Three men, including a U.S. citizen living in Pakistan, planned terror attacks in New York City in the name of ISIS that involved setting off bombs in Times Square and the subway system, according to charges unsealed Friday in Manhattan federal court.
The suspects, identified in criminal complaints as Abdulrahman El Bahnasawy, 19, Talha Haroon, 19, and Russell Salic, 37, were nabbed in a federal undercover operation. All three men were already in some form of government custody either in the U.S. or abroad, officials disclosed.
El Bahnasawy, a Canadian citizen, pleaded guilty in October 2016 to terrorism charges stemming from the investigation and is awaiting sentencing. Haroon is a U.S. citizen who had been living in Pakistan who was arrested there in September 2016. Salic, a Philippine citizen, was arrested there in April of this year, federal officials said.
Haroon and Salic are undergoing extradition proceedings, acting Manhattan U.S. Attorney Joon H. Kim said in a statement.

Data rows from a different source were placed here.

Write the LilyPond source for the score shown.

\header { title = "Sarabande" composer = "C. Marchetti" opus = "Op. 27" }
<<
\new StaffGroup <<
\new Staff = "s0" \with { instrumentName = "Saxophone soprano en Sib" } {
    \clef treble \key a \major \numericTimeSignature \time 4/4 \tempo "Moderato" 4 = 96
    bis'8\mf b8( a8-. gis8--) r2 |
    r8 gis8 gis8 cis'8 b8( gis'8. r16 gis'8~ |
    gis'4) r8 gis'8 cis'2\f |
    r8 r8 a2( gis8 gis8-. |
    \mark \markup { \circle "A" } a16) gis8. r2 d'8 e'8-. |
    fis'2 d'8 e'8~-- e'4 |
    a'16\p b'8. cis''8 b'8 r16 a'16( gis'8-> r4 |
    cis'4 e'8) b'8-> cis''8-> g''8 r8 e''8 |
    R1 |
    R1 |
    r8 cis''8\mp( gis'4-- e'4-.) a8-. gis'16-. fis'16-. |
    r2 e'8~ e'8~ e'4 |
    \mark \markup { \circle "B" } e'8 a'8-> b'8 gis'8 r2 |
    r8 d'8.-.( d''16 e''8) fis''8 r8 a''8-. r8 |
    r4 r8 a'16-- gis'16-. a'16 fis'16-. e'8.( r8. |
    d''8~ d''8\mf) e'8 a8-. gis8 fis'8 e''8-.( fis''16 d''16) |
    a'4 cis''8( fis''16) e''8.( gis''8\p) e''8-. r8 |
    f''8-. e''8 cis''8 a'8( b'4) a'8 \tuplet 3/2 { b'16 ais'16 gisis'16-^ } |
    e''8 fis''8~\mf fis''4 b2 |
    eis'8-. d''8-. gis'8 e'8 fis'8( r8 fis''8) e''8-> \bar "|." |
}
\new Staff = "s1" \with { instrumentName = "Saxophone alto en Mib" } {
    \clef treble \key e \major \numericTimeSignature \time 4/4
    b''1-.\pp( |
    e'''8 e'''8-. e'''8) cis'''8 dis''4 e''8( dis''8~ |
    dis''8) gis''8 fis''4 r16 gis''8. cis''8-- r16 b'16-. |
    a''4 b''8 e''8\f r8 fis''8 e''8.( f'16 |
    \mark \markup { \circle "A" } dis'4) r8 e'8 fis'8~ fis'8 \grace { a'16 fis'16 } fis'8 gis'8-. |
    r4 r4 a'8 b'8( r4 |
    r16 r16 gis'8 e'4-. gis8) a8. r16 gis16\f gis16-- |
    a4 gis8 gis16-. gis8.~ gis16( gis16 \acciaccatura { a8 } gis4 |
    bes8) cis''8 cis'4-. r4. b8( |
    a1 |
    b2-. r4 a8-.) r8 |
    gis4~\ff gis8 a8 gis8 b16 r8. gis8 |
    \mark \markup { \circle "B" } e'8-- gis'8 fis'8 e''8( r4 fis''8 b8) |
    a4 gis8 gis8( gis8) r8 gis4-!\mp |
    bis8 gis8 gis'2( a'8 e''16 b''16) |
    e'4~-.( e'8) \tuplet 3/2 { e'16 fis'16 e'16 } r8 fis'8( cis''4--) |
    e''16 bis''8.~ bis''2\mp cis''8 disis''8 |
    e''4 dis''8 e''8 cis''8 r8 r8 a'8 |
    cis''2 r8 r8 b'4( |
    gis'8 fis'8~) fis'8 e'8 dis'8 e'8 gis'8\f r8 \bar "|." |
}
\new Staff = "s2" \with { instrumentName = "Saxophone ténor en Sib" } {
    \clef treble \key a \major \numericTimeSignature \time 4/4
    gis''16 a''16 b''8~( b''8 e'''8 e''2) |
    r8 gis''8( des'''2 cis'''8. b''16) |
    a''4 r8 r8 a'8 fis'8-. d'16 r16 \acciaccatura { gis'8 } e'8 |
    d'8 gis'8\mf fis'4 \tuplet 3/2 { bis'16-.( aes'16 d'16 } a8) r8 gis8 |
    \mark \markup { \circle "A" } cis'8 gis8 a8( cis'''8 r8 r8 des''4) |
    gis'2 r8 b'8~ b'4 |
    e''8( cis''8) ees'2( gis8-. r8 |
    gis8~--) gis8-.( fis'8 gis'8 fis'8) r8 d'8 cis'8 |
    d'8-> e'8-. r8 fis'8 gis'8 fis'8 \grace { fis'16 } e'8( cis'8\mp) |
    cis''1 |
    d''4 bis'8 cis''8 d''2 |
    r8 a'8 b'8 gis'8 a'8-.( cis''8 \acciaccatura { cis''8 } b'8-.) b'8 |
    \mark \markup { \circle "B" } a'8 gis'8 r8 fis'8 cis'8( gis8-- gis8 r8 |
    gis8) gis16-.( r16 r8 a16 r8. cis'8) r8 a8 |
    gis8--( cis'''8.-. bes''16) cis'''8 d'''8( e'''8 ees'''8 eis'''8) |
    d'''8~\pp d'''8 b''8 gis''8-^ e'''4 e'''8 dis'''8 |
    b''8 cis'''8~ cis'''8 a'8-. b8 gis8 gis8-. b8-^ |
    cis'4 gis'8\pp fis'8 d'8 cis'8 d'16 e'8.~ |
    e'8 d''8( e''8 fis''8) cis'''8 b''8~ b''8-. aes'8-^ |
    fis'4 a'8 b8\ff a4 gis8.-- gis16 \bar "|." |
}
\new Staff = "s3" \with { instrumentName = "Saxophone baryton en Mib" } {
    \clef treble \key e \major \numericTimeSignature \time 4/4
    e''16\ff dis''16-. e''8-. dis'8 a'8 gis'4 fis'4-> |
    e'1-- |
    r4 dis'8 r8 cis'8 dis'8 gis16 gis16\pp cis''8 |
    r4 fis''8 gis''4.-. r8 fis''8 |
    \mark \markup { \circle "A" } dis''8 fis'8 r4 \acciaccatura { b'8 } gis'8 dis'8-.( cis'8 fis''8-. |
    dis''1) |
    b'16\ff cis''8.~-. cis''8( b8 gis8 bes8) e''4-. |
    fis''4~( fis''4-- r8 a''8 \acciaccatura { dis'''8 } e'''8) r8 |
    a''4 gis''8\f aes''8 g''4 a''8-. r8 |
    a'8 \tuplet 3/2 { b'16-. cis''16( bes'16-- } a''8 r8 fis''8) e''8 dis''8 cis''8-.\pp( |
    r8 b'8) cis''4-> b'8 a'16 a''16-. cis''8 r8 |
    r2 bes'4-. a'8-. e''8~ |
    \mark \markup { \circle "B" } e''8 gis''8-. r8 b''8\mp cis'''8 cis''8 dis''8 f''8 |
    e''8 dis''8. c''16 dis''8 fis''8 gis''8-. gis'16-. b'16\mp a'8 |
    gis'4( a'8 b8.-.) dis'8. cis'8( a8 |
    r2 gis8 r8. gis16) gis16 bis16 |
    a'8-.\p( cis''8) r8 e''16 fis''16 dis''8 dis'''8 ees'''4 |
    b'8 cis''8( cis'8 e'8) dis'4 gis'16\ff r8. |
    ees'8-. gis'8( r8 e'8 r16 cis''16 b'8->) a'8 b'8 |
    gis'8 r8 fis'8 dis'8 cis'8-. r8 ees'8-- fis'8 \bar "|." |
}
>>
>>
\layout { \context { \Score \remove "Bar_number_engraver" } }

According to criminal complaints and court papers unsealed Friday, the trio purchased bomb-making materials, moved money, secured a safe house outside New York to make explosives and traveled outside the U.S. to further the plot.
Federal investigators said the planned attacks included setting off bombs in Times Square and the subway system, as well as shooting civilians at concerts.
Key to uncovering the plot was an undercover FBI agent who convinced the suspects that he was an ISIS supporter ready to help in the attacks, officials said. Also involved in the case were investigators with the NYPD, FBI and Royal Canadian Mounted Police.
At one point in May 2016, court papers stated, El Bahnasawy sent the undercover agent a picture of Times Square with the message “we seriously need a car bomb at times square.” He also said that same day that he wanted to “shoot up concerts cuz they kill a lot of people . . . we just walk in with guns in our hands. That’s how the Paris guys did it.”
Haroon allegedly expressed plans for carnage in the subway system and, according to court papers, said they should shoot as many passengers as possible including “women or kids,” and then set off explosive vests when they ran out of bullets.
The attacks were to be carried out during the Islamic holy month of Ramadan in summer 2016, authorities said.
All three suspects are facing a variety of charges carrying life terms in prison, including conspiracy to use weapons of mass destruction, conspiracy to bomb places of public use and public transportation, and conspiracy to commit acts of terrorism transcending national boundaries.